And during the day when I am out he has a few dreamies from a Trixie cat activity fun board. Trixie have some good puzzles for cats too.


----------



## Crazy_cat_lady (19 March 2019)

Ooh those look just the thing, making her use her brain to get the treats will look into them further!


----------



## Nici (8 April 2019)

Nina Ottosson makes superb toys for cats! They come in plastic or wood. What I like about these toys is that they can either be played by the cat alone or together with the human.


----------



## Lindylouanne (9 April 2019)

My blind cat has the Catit Sensory toys to play with, they have a good range which really gets him using his brain and he never seems to get frustrated he can't see he just uses his ears and whiskers instead.


----------



## Keith_Beef (9 April 2019)

You could get her a laser pointer, so that she can torment the neighbour's cat.


----------



## Crazy_cat_lady (9 April 2019)

She loves her laser pointer and comes running on hearing it, unfortunately the batteries have run out so need to get a new one. 

Will have a look into some of the others as well as they all sound interesting


----------



## claret09 (9 April 2019)

my two absolutely love a woollen mouse with a bell from pets at home, they are dead cheap but we have several around the house. they love them. but be warned they make a lot of noise in the middle of the night running round carrying them.


----------



## Keith_Beef (10 April 2019)

Keith_Beef said:



			You could get her a laser pointer, so that she can torment the neighbour's cat.
		
Click to expand...




Crazy_cat_lady said:



			She loves her laser pointer and comes running on hearing it, unfortunately the batteries have run out so need to get a new one.

Will have a look into some of the others as well as they all sound interesting
		
Click to expand...

Is there a tongue in cheek smiley that I could have used?

Seriously, I wouldn't use a true laser pointer with a cat, I'd be concerned that the laser might go in the animal's eye.
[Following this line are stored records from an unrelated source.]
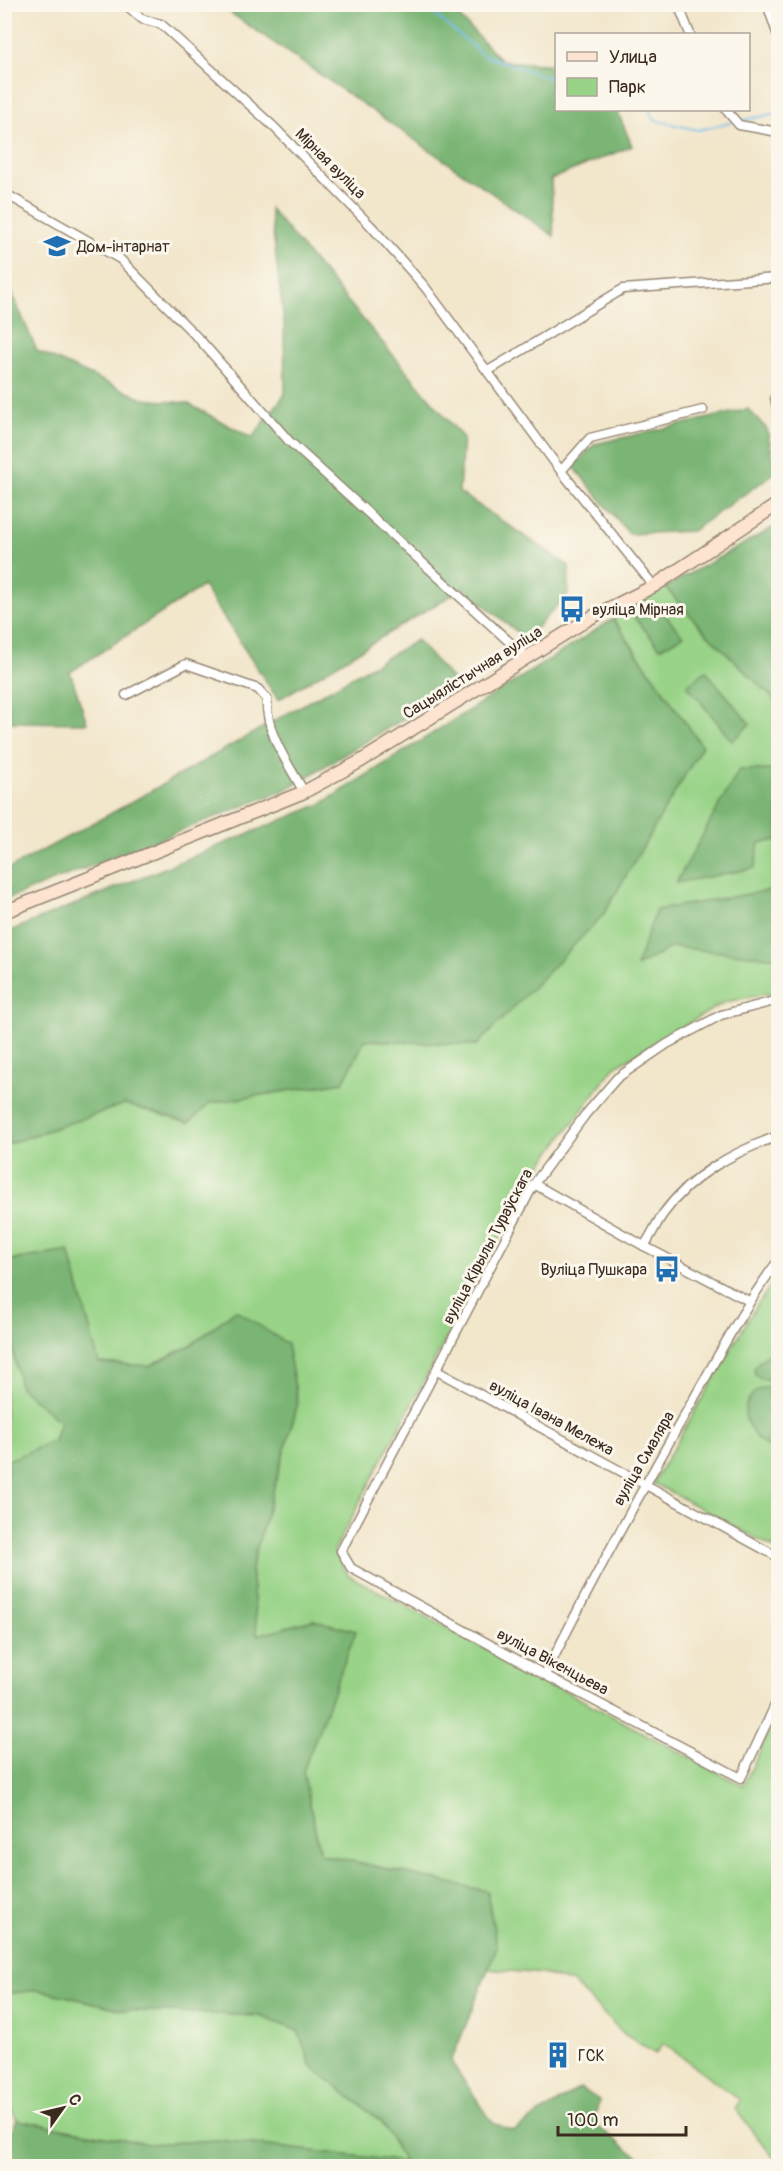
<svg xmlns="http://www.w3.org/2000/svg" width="783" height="2171" font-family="Pangolin,sans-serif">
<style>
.green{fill:#98d387;stroke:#6a7e52;stroke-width:1.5}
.forest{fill:#7ab574;stroke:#5a7049;stroke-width:1.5}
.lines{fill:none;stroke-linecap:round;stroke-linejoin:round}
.stream{stroke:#6db9e6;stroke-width:2}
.minor-casing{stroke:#968874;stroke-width:11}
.secondary-casing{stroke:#968874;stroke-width:15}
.minor{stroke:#fff;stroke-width:8}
.secondary{stroke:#fde4d1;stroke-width:12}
.labels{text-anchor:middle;stroke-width:6;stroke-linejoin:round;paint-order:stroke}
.street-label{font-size:16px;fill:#3b2a1e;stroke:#fbf7ec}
.poi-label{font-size:16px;fill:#3b2a1e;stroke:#fbf7ec;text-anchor:start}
</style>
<rect width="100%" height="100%" fill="#fbf7ec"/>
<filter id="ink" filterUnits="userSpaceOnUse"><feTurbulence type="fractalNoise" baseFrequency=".0167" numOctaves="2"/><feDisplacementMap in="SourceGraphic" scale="12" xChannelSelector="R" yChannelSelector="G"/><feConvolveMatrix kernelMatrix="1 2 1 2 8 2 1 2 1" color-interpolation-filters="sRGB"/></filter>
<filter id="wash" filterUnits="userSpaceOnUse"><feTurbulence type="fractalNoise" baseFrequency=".008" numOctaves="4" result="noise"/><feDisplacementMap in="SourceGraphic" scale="24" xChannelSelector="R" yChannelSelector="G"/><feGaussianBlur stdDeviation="1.35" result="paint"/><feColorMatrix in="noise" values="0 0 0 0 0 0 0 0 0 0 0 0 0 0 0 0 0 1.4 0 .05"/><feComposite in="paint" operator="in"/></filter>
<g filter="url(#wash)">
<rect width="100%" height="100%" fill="#f2e6cb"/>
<g class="green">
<path d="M665,587L705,632L778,703V992L725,1002L614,1067L530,1180L334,1551L348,1575L743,1786L778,1713V2163L735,2109L740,2100L663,2043L656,2054L624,2034L573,1983L543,1974L488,1969L497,1947L487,1891L320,1854L303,1771L356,1631L313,1620L257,1635L251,1568L298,1403L236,1310L191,1345L149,1366L98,1363L69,1251L5,1261V1145L125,1104L189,1123L210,1103L343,1082L365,1040L477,1045L702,746L613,619Z"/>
<path d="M778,1276V1550L653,1483L756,1306Z"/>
<path d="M5,1309L20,1387L60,1422L54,1441L9,1460L5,1482Z"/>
<path d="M39,1990L125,2010L260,2016L299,2031L311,2066L382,2122L404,2162L218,2140L149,2144L17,2120L5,2100L4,1994Z"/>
</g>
<g class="forest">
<path d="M219,5H448L502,61L556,65V110H617L632,146L551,179L554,236Z"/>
<path d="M270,209L463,438L459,492L569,566L568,594L526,639L463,588L278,700L203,586L70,672L87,723L5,722L4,275L37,351L143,399L187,403L252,438L285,394L284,323Z"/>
<path d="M748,409L767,429L776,472L692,531L629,534L573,466L595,444Z"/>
<path d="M778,525V703L705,632L665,587Z"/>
<path d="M656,604L683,636L660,648L634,617Z"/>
<path d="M613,619L702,746L603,915L477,1045L365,1040L343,1082L210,1103L189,1123L125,1104L5,1145V933L321,804Z"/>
<path d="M417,640L458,686L287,789L5,900V871L121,808Z"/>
<path d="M706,671L750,724L732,741L687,685Z"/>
<path d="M739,770H778V840L759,843L755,868L676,883Z"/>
<path d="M778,889V958L672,947L636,967L656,910Z"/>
<path d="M69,1251L99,1363L150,1366L191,1345L236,1310L287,1344L298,1403L251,1568L257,1635L313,1620L356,1631L303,1771L320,1854L487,1891L497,1947L451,2062L493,2123L514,2131L580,2088L599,2100L594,2124L651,2166H5V2144L17,2120L149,2144L218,2140L404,2162L382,2122L311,2066L298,2031L260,2016L125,2010L39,1990L5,1994V1482L9,1460L54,1441L60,1422L20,1387L5,1309V1261Z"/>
<path d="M778,1324V1379H761L755,1375L754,1368C759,1358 772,1356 773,1344C774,1339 773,1334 774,1328Z"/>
<path d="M778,1385V1455C771,1449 762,1444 756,1437C735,1412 746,1387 778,1385Z"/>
</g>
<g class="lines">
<g class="stream">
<path d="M422,4L483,55L556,80"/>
<path d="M649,110L654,120L698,130L730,123"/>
<path d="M744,120L778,113"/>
</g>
</g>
</g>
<g filter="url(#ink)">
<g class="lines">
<g class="minor-casing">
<g id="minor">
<path d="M125,4L142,19L161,24L274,127L371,226L425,287L561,471L654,586"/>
<path d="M678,4L690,34"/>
<path d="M767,4L778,36"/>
<path d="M726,110L739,125L778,132"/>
<path d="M4,193L120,259L200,340L289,441L526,657"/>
<path d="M488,371L623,289L778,278"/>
<path d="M775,397L778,414"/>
<path d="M561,471L590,438L703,410"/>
<path d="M126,695L186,664L258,689L267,699C265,733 288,763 304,792"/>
<path d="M778,1000L721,1015L667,1044L617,1078L585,1115L534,1184L341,1551L351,1568L545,1675L741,1778L778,1699"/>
<path d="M534,1184L644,1246L749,1301"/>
<path d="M644,1246C651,1236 656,1224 663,1214C692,1174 734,1152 778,1136"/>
<path d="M437,1371L778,1557"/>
<path d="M545,1675C590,1584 638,1497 688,1409C716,1360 741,1311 775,1265L778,1264"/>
</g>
</g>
<g class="secondary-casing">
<path id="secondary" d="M4,912L304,792L361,761L590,618L654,586L778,504"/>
</g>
<use href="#minor" class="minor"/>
<use href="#secondary" class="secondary"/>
</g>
</g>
<defs>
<g id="school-bare" transform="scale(2.07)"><path d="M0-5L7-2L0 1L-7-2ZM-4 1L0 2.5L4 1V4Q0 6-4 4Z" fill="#1f6fb2" stroke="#fbf7ec" stroke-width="2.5" paint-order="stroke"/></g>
<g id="bus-bare" transform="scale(2.07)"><path d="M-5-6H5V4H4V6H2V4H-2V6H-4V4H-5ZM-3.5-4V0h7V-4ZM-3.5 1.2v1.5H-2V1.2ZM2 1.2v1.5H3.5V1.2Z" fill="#1f6fb2" stroke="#fbf7ec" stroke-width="2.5" paint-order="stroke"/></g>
<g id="building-bare" transform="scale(2.07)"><path d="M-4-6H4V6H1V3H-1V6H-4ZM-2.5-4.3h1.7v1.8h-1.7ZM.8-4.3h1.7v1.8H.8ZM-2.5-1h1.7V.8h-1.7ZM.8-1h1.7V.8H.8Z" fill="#1f6fb2" stroke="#fbf7ec" stroke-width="2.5" paint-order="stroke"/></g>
</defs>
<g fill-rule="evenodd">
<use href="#school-bare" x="57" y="246"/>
<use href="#bus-bare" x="572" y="609"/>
<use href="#bus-bare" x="667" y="1269"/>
<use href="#building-bare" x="558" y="2055"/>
</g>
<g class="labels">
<g class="street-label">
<text transform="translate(331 163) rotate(45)" y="6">Мірная вуліца</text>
<text transform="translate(472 672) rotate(-32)" y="6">Сацыялістычная вуліца</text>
<text transform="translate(487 1246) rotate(-62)" y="6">вуліца Кірылы Тураўскага</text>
<text transform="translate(552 1417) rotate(29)" y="6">вуліца Івана Мележа</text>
<text transform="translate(643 1458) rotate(-60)" y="6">вуліца Смаляра</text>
<text transform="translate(553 1661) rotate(28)" y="6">вуліца Вікенцьева</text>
</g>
<g class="poi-label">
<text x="77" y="252">Дом-інтарнат</text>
<text x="592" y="615">вуліца Мірная</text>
<text x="647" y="1275" text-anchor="end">Вуліца Пушкара</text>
<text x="578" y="2061">ГСК</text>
</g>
</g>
<rect width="783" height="2171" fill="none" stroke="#fbf7ec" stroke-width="24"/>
<rect x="555" y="33" width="195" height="78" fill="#fbf7ec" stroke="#aea59a" stroke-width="1.5"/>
<rect x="567" y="52" width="30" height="9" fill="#fde4d1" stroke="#aea59a" stroke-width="1.5"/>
<text x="609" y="63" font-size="18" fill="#3b2a1e">Улица</text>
<rect x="567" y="78" width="30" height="18" fill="#98d387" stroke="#aea59a" stroke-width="1.5"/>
<text x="609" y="93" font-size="18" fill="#3b2a1e">Парк</text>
<g transform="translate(63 2108) rotate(56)" stroke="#fbf7ec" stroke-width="4.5" paint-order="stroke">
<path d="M0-4.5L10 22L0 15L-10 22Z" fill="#3b2a1e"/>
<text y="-9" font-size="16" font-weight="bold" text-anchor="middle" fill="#3b2a1e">С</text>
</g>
<path d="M558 2126v9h128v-9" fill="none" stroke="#3b2a1e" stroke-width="3"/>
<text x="567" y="2126" font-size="18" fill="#3b2a1e" stroke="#fbf7ec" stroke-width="4.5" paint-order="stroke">100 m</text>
</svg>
I used to play with my cat with an old car rear-view mirror, and reflect sunlight onto the walls.


----------



## Snowy Celandine (15 April 2019)

Cat nip mouse? If yours are susceptible to cat nip they will enjoy it. You can get iPad games for them too. I used to have Burmese, another breed that's too clever for their own good. They decided they were house cats and made their own entertainment which could be dangerous when it included leaping (falling?) out of upstairs windows to see if they could catch birds as they went past.


----------